_WHAT THE TASK REQUIRES_: Your answer should consist of the lines below that hold the word "Page".

+++ SOURCE DATA +++

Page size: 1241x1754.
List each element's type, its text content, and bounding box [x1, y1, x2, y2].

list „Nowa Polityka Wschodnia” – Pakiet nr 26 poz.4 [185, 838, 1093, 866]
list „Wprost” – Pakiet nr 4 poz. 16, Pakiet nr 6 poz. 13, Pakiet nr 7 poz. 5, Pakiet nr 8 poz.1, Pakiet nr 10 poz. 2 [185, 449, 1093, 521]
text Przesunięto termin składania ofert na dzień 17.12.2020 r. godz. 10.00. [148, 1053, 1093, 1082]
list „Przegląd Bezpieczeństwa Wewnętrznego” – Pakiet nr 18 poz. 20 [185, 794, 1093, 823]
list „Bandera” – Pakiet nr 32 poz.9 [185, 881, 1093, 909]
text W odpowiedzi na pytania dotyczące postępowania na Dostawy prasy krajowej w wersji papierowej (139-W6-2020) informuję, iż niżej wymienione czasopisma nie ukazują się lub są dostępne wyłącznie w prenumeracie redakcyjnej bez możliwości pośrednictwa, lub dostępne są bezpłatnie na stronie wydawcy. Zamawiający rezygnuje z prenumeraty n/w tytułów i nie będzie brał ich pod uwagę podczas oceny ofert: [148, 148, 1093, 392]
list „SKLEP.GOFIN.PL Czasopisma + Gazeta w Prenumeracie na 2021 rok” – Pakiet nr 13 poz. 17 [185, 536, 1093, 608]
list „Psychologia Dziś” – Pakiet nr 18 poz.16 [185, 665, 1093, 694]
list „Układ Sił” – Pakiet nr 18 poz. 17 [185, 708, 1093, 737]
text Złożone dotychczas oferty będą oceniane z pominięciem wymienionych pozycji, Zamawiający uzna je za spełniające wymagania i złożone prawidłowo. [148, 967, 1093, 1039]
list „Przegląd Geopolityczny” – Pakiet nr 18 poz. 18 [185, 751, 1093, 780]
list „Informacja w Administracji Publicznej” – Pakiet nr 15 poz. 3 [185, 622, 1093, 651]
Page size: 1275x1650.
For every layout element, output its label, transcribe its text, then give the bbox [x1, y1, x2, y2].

+++

_EXERCISE RESPONSE_:
Page size: 1241x1754.
Page size: 1275x1650.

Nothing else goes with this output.